◆ **What you have to do**: When a line of the records contains "down", copy it.

[Start of Attachment]

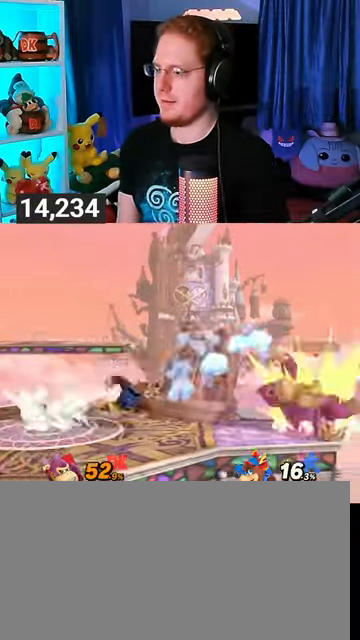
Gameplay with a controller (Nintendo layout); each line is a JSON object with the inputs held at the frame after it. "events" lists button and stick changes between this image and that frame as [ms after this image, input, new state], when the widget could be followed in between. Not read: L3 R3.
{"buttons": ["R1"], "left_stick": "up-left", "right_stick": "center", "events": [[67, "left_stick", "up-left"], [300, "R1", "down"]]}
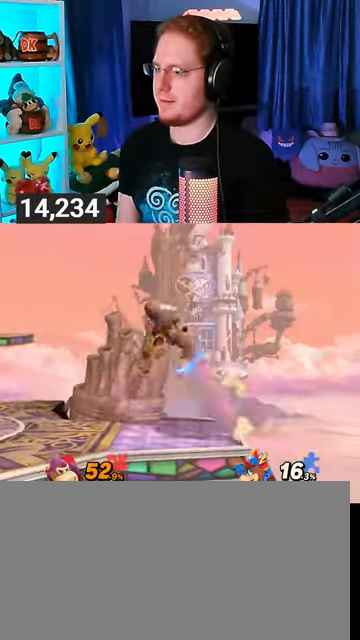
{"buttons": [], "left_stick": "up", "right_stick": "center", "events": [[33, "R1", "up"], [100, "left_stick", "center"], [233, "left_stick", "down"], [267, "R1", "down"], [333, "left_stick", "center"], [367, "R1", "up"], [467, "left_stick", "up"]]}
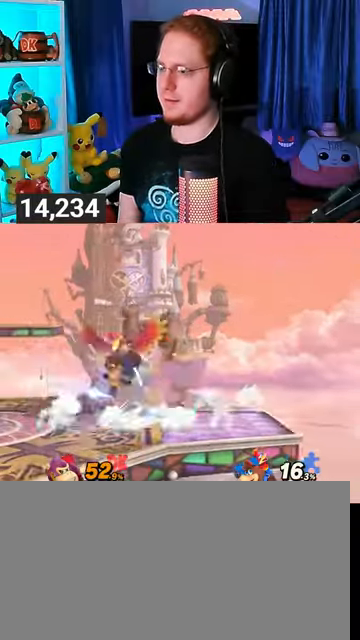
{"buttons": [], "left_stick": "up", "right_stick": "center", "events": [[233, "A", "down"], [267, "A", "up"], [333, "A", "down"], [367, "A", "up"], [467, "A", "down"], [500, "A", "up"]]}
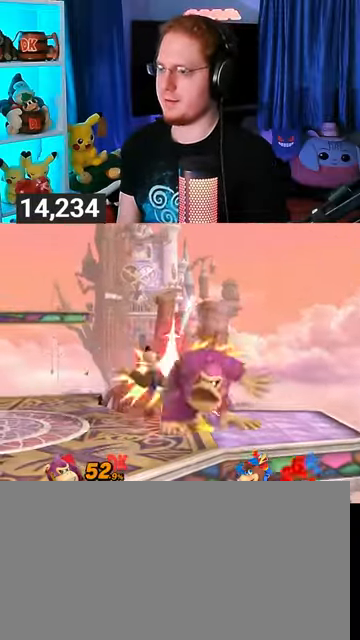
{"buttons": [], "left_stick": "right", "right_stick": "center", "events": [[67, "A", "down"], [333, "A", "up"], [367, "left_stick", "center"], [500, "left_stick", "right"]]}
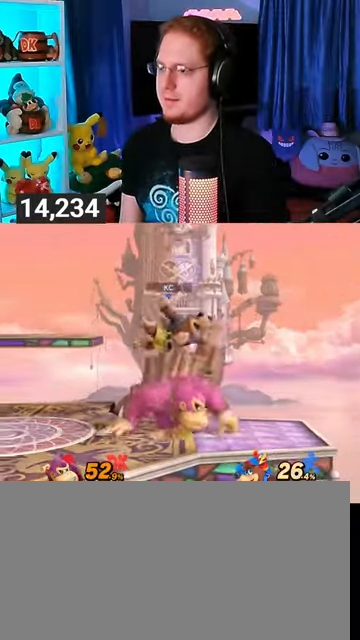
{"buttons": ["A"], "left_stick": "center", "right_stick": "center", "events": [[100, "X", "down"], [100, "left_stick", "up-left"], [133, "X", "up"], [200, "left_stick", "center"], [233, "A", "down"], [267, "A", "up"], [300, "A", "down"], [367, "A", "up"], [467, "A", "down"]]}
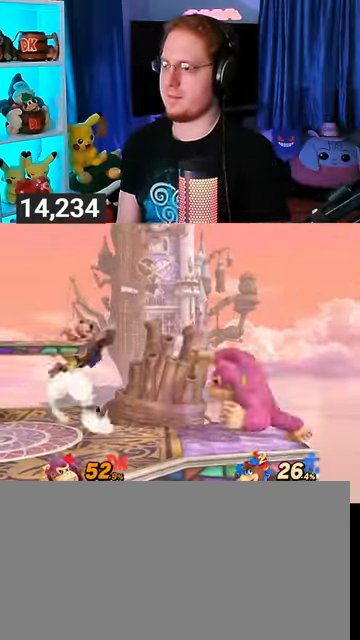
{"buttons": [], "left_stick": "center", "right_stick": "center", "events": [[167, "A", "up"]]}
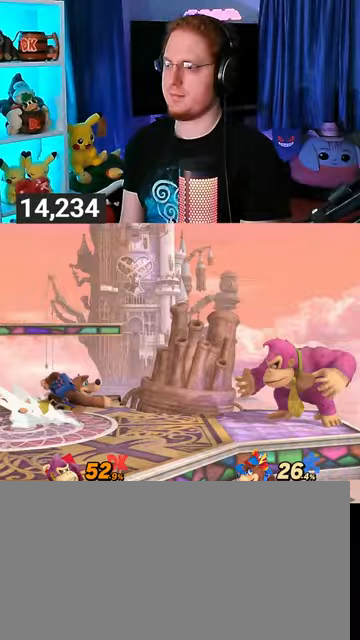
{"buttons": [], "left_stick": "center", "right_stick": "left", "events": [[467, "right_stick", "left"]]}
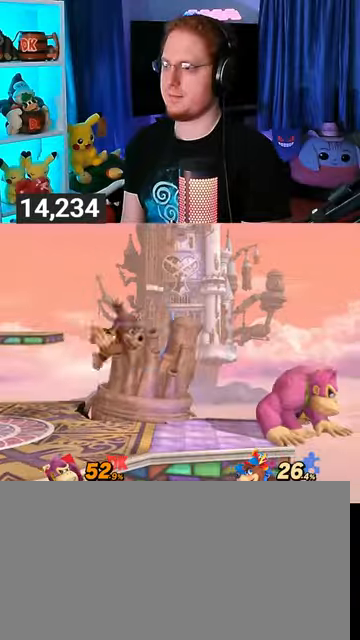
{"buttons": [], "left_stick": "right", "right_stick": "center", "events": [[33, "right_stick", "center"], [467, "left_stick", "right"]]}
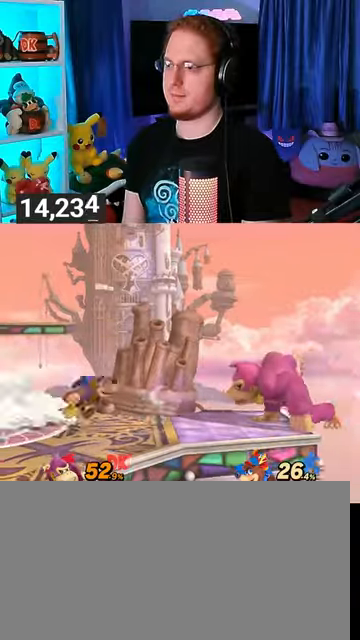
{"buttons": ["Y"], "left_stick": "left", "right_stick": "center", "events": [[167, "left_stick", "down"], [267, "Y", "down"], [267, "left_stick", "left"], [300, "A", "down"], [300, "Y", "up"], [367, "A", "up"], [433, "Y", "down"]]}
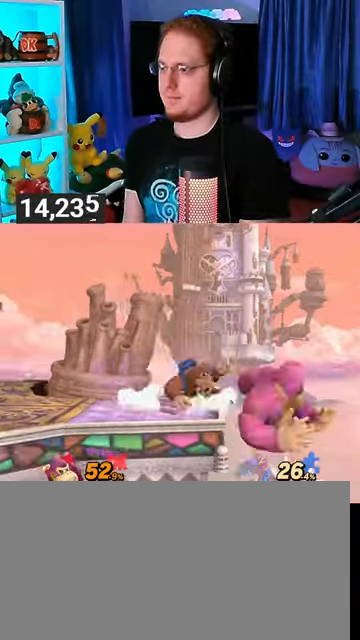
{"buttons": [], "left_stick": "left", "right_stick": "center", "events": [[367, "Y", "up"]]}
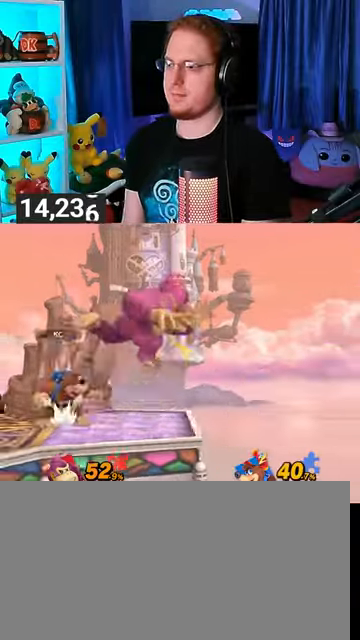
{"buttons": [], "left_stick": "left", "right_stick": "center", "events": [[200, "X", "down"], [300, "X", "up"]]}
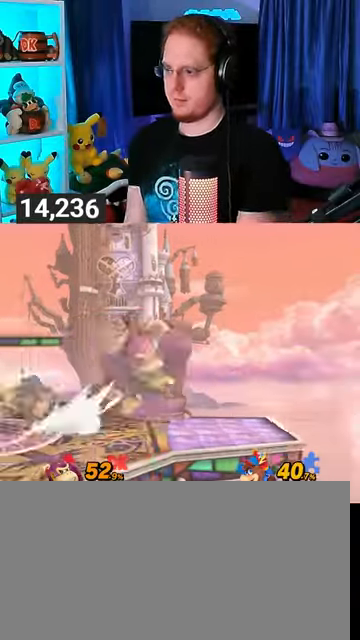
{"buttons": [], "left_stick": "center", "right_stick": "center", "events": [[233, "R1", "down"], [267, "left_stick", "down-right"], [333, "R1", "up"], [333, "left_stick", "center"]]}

[End of Attachment]

◆ **Finished task**:
{"buttons": ["R1"], "left_stick": "up-left", "right_stick": "center", "events": [[67, "left_stick", "up-left"], [300, "R1", "down"]]}
{"buttons": [], "left_stick": "up", "right_stick": "center", "events": [[33, "R1", "up"], [100, "left_stick", "center"], [233, "left_stick", "down"], [267, "R1", "down"], [333, "left_stick", "center"], [367, "R1", "up"], [467, "left_stick", "up"]]}
{"buttons": [], "left_stick": "up", "right_stick": "center", "events": [[233, "A", "down"], [267, "A", "up"], [333, "A", "down"], [367, "A", "up"], [467, "A", "down"], [500, "A", "up"]]}
{"buttons": [], "left_stick": "right", "right_stick": "center", "events": [[67, "A", "down"], [333, "A", "up"], [367, "left_stick", "center"], [500, "left_stick", "right"]]}
{"buttons": ["A"], "left_stick": "center", "right_stick": "center", "events": [[100, "X", "down"], [100, "left_stick", "up-left"], [133, "X", "up"], [200, "left_stick", "center"], [233, "A", "down"], [267, "A", "up"], [300, "A", "down"], [367, "A", "up"], [467, "A", "down"]]}
{"buttons": ["Y"], "left_stick": "left", "right_stick": "center", "events": [[167, "left_stick", "down"], [267, "Y", "down"], [267, "left_stick", "left"], [300, "A", "down"], [300, "Y", "up"], [367, "A", "up"], [433, "Y", "down"]]}
{"buttons": [], "left_stick": "left", "right_stick": "center", "events": [[200, "X", "down"], [300, "X", "up"]]}
{"buttons": [], "left_stick": "center", "right_stick": "center", "events": [[233, "R1", "down"], [267, "left_stick", "down-right"], [333, "R1", "up"], [333, "left_stick", "center"]]}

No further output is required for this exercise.